Tuesday, April 19, 2011

"Badass" review by Richard C Shaffer

I remember the first time I read an article by Ben Thompson, author of Badass: A Relentless Onslaught of the Toughest Warlords, Vikings, Samurai, Pirates, Gunfighters, and Military Commanders to Ever Live.

I was on a website called Bullshido, all about martial arts and specifically targeting the difference between good martial arts schools/styles and bad ones. Within their forum there was a section written by a man known as Phrost. It was called Badass of the Month, and it was the October 2009 article on Captain Mad Jack Churchill.

Now I don’t actually know if Phrost and Ben Thompson are the same person, but when I found Mr. Thompson’s book in early 2010, I saw several similarities. Mr. Thompson runs the website Badass of the Week.com. If they are not the same, they have similar influences.

Unlike his website, (which has Darth Vader, the Hanta Virus, Ivan Drago, The Movie Starship Troopers, and the B-2 Bomber on it) Badass: The Book, has 350 pages of, as Mr. Thompson calls it, Badassitude. Real, historically accurate, badassitude.

The book is a series of short biographies about 40 people who exemplify Mr. Thompson’s definition of Badassitude. That definition is summarized in his introductory chapter by the following line: “These men and women were all aspiring to different things, but every character highlighted in these pages went balls-out after what they wanted, never backed down, and didn’t stop until they’d achieved their goals, however honorable to nefarious they may have been. In the end, that kind of determination, drive, and will is what really forges true badasses.”

Although written in a profane and misogynistic style, Mr. Thompson uses the politically incorrect motifs of his writing to enhance the humor and shock value of the historical incredibility of these people.

When Chapter One is a Pharaoh of Egypt and Chapter Forty is an Israeli Commando Leader, you know that everything in-between has to be profound, profane, and unbiased. And Mr. Thompson succeeds at this.

Mr. Thompson, a Florida State Cum Laude in History and Political Science, backs his facts with a comprehensive bibliography, in case anyone wants to denounce his mastery of entertaining trivia.

As for the articles themselves, they are very entertaining, although at times it becomes a little hard to distinguish fact from hyperbole. These cases are especially brought to light in chapters where what sounds outlandish for a modern-day person is the truth of the exploits of a man of antiquity; but Mr. Thompson can hardly be blamed for that.

The book doesn’t always differentiate between cold-hard fact and ancient myth, but when dealing with someone like Wolf the Quarrelsome who was only mentioned by name in historical texts twice, it does make sense and aids the entertaining story Mr. Thompson creates.

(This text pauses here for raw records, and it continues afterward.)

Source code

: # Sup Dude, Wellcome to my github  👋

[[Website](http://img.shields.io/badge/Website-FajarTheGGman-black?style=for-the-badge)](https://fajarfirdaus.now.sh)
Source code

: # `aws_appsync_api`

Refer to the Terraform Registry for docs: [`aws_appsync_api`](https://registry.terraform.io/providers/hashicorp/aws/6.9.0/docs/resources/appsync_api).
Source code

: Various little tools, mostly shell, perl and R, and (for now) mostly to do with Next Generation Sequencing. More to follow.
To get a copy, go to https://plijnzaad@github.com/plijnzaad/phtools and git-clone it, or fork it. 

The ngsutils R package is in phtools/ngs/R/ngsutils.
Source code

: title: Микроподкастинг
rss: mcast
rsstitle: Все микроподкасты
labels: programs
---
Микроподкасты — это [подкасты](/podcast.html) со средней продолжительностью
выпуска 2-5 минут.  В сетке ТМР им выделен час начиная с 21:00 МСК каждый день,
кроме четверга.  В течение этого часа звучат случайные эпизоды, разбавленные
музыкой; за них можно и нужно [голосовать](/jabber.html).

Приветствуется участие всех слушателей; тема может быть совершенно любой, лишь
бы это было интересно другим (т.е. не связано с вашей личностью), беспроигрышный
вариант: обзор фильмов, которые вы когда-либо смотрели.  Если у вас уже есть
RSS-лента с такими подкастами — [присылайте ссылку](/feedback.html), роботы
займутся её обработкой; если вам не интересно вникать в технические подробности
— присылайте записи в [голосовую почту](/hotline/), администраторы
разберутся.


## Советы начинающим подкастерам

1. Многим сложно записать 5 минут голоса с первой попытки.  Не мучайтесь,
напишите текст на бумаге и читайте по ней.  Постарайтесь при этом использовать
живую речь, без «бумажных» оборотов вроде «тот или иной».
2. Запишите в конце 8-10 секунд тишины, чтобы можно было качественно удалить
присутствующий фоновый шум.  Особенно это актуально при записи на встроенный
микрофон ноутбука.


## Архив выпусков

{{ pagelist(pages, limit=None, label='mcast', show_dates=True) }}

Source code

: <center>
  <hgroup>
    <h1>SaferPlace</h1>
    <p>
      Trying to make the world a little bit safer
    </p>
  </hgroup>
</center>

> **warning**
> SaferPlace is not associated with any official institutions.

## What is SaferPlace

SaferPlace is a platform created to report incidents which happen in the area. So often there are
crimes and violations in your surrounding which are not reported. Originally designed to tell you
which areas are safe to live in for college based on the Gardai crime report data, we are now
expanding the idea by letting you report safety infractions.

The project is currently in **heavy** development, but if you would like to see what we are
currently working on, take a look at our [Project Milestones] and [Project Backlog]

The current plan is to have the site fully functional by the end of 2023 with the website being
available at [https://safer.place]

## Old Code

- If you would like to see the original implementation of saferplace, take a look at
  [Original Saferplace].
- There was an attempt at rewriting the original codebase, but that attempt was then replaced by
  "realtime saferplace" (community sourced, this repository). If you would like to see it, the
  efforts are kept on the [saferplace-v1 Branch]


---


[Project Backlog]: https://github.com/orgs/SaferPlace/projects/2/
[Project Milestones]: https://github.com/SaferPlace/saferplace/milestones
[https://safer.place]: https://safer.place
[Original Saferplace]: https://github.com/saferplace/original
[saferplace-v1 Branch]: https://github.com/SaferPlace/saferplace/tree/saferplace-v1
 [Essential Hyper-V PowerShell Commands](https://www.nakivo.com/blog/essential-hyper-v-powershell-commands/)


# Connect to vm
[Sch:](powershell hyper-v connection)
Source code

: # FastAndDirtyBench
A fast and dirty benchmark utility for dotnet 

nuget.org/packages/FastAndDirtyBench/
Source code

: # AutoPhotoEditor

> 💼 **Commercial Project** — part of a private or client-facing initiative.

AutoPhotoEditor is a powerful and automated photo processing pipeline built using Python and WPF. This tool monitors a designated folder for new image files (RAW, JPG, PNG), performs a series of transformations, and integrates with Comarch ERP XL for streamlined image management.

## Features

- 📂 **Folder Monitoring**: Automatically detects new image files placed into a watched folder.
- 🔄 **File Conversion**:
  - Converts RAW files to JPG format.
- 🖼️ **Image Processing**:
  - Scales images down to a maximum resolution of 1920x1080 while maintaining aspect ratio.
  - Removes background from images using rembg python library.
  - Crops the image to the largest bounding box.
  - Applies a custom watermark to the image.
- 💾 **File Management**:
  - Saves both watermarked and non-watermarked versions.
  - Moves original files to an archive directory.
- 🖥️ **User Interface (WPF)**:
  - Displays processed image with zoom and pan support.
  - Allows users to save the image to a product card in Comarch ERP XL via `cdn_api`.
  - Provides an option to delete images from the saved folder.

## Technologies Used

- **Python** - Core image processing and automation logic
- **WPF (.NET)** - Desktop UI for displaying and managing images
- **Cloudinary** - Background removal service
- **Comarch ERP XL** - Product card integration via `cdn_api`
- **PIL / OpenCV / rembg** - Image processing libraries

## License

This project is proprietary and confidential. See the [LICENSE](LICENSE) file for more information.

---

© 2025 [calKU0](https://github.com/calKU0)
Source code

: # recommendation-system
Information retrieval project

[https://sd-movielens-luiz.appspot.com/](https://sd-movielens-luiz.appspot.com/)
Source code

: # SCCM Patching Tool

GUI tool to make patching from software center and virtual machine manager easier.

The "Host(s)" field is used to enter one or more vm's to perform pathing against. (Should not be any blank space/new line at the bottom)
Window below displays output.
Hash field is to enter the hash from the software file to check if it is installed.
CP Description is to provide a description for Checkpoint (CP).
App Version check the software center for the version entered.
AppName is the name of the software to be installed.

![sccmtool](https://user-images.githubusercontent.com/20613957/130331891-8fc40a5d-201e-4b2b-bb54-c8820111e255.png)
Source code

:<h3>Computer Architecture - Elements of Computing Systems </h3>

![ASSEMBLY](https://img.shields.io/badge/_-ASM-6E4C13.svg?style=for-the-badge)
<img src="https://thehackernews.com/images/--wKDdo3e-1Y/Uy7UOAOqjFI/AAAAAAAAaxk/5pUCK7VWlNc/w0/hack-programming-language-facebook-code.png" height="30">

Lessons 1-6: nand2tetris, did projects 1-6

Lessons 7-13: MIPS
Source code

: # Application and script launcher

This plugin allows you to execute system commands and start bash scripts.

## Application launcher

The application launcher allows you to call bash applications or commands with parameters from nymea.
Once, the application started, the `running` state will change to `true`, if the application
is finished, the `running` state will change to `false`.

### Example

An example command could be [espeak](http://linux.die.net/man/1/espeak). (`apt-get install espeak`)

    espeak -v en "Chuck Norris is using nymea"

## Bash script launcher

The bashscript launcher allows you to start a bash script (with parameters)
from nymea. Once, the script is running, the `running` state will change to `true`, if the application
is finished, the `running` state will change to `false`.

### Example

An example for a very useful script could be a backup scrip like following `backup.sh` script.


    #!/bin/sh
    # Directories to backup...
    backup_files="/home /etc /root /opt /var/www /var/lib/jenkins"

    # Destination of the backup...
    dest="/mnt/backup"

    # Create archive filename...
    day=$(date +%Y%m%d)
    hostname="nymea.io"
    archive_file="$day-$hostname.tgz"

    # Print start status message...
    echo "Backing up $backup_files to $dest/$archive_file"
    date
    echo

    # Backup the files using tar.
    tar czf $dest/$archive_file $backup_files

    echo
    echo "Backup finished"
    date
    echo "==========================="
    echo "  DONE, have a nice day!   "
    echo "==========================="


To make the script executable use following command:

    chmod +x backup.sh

I would have liked to see a few other people brought into the feature, such as Guan Yu or Lu Bu, maybe Sgt. York, and perhaps even Hua Mulan or a few of the members of the 108 Outlaws of Chinese classic Water Margin. A few samurai besides Tomoe and Musashi would have been nice, too, like Torii Motoada or Yamanaka Shikanosuke Yukimori. But I suppose there’s always room in the sequel.

And like I said before, a feminist would burn her bra at some of the more misogynistic lines in the book. However that would be her loss for not reading the actual articles, especially the ones for Tomoe Gozen and Irina Sebrova, women who show up some of the men on the list. Mr. Thompson doesn’t shy away from that fact.

One strange chapter was that of Nikola Tesla, which made me fear the book was about to droop to the mundane, but Mr. Thompson is able to bring out the light of Tesla and put him on-par with the likes of Genghis Khan and Drac—err, Vlad the Impaler. Nothing quite like a man who can make you really believe the original Dracula is more fearsome than the literary one.

All in all, it is a very entertaining and imaginative account of historical awesomeness, all written in an insanely amusing and informative style.

If you have a weak heart or aren’t willing to look between the lines of his political incorrectness, Mr. Thompson’s writing style will definitely put you off. But it would be your own fault for not realizing just how funny and brilliant he is!

I fell into an advanced reading copy, which I got for free, from a friend in the newspaper industry who thought I would enjoy the book. And the best way I can describe this book is to say that I still bought a final copy of it. The review copy I had was missing a few of the 80+ quality illustrations that would eventually make it into the final product and a few of the articles ran off the page.

The illustrations, by the way, are done very nicely as a precursor to each chapter to give a visual feel of the character in question. As well there are several little illustrations at the bottom of the pages which are pretty fancy. They come from the minds, and the hands, of Steve Belledin, Miguel Coimbra, Thomas Denmark, and Matt Haley.

Even with the ARC limitations, I still downright loved the book enough to go out and pay $17 for a final copy of my own. Of course, its for sale on Amazon for $12 now, but I still wouldn’t have wanted to wait this long to get my hands on it.

Paying $17, when you can just wait a year to get it for $12, or simply live with the sub-par free version you got? I’m sure Mr. Thompson would agree that wouldn’t be very badass of me.